Japanese casino magnate, entrepreneur, and chairman of Universal Entertainment Corporation, Kazuo Okada, says that the gambling market in the Philippines could eventually overshadow Singapore, Bloomberg reports. The billionaire said this on the eve of the opening of his latest project, the 280,000 sq feet, $2.4 billion investment – the Okada Manila Casino Resort.
As the business portal reports, his prediction is based on the recent changes in the Philippines, where President Duterte has been working tirelessly to reduce crime and drugs but also soften relations with China. Thanks to the improvement of the bilateral relations, the Philippines will be seeing a new wave of Chinese visitors, according to the 74-year old businessman.

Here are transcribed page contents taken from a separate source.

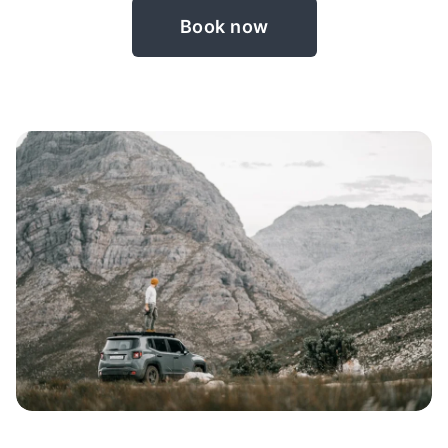
Book now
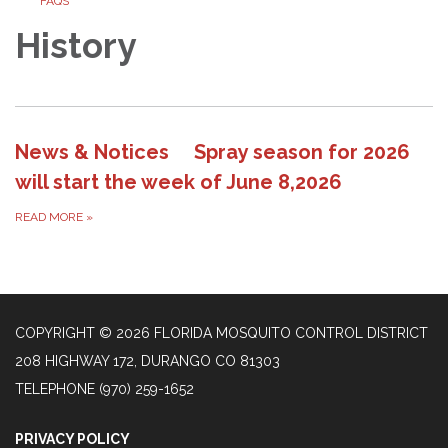
FAQS
History
News & Notices Spray season for 2026
will start the week of June 8,2026
READ MORE
»
COPYRIGHT © 2026 FLORIDA MOSQUITO CONTROL DISTRICT
208 HIGHWAY 172, DURANGO CO 81303
TELEPHONE
(970) 259-1652
PRIVACY POLICY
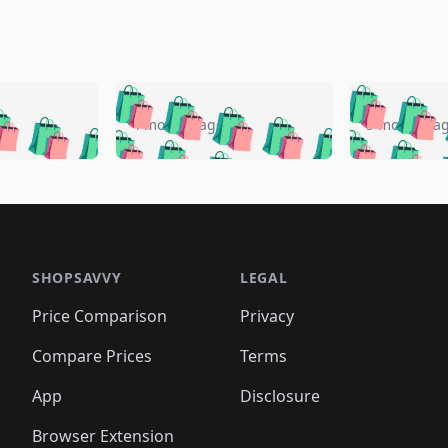
🛍️
🛍️
🛍️
🛍️
🛍️
🛍️
️
🛍️
🛍️
🛍️
🛍️
🛍️
4 months ago
5 months a
🛍️
🛍️
🛍️
🛍️
🛍️
🛍️
🛍️
🛍️
🛍️
🛍
️
🛍️
🛍️
🛍️
🛍️
🛍️
🛍️
🛍️
🛍️
🛍️
🛍️
🛍️
🛍️
🛍️
🛍️
🛍
️
🛍️

🛍️
🛍️
🛍️
🛍️
🛍️
🛍️
🛍️
🛍️
🛍️
🛍️
🛍️
🛍️
🛍️
🛍️
️
🛍️

🛍️
🛍️
🛍️
🛍️
🛍️
🛍️
🛍️
🛍️
🛍️
🛍️
🛍️
🛍️
SHOPSAVVY
LEGAL
🛍️
🛍️
🛍️
🛍
🛍️
🛍️
🛍️
🛍️
🛍️
🛍️
🛍️
🛍️
Price Comparison
Privacy
🛍️
🛍️
🛍️
🛍️
🛍️
🛍️
🛍️
🛍
️
🛍️
🛍️
🛍️
🛍️
🛍️
🛍️
🛍️
Compare Prices
Terms
🛍️
🛍️
🛍️
🛍️
🛍️
🛍️
🛍️
🛍️
️
🛍️
🛍️
🛍️
App
Disclosure
🛍️
🛍️
🛍️
🛍️
Browser Extension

With the Chinese government enforcing a fierce crackdown on corruption and the Macau government joining the cause, the hold on the middle-class Asian market and Chinese high-rollers that Macau once had was shaken badly, prompting contenders to try and race for the spot of number one gambling safe haven in Asia. The key countries jumping on the opportunity were Singapore and Philippines, with Japan being the latest addition, where the government passed the bill to legalize casinos only recently.
However, according to official data, the Philippines have a long way to go, as their revenue is expected to reach $3 billion in 2016 – a number lower than Singapore ($4.8 billion in 2015) and not even close to Macau who still hold the spotlight with $28.9 billion in 2015. But despite the stiff competition, Okada says he has high hopes about his new resort.
According to the article, Okada expects the casino to bring returns to his investment within three-five years. Their initial goal is to attract 30% of international visitors from China, Korea, Taiwan and Japan and later grow it to 50% – a brave outlook, no doubt, considering recent events.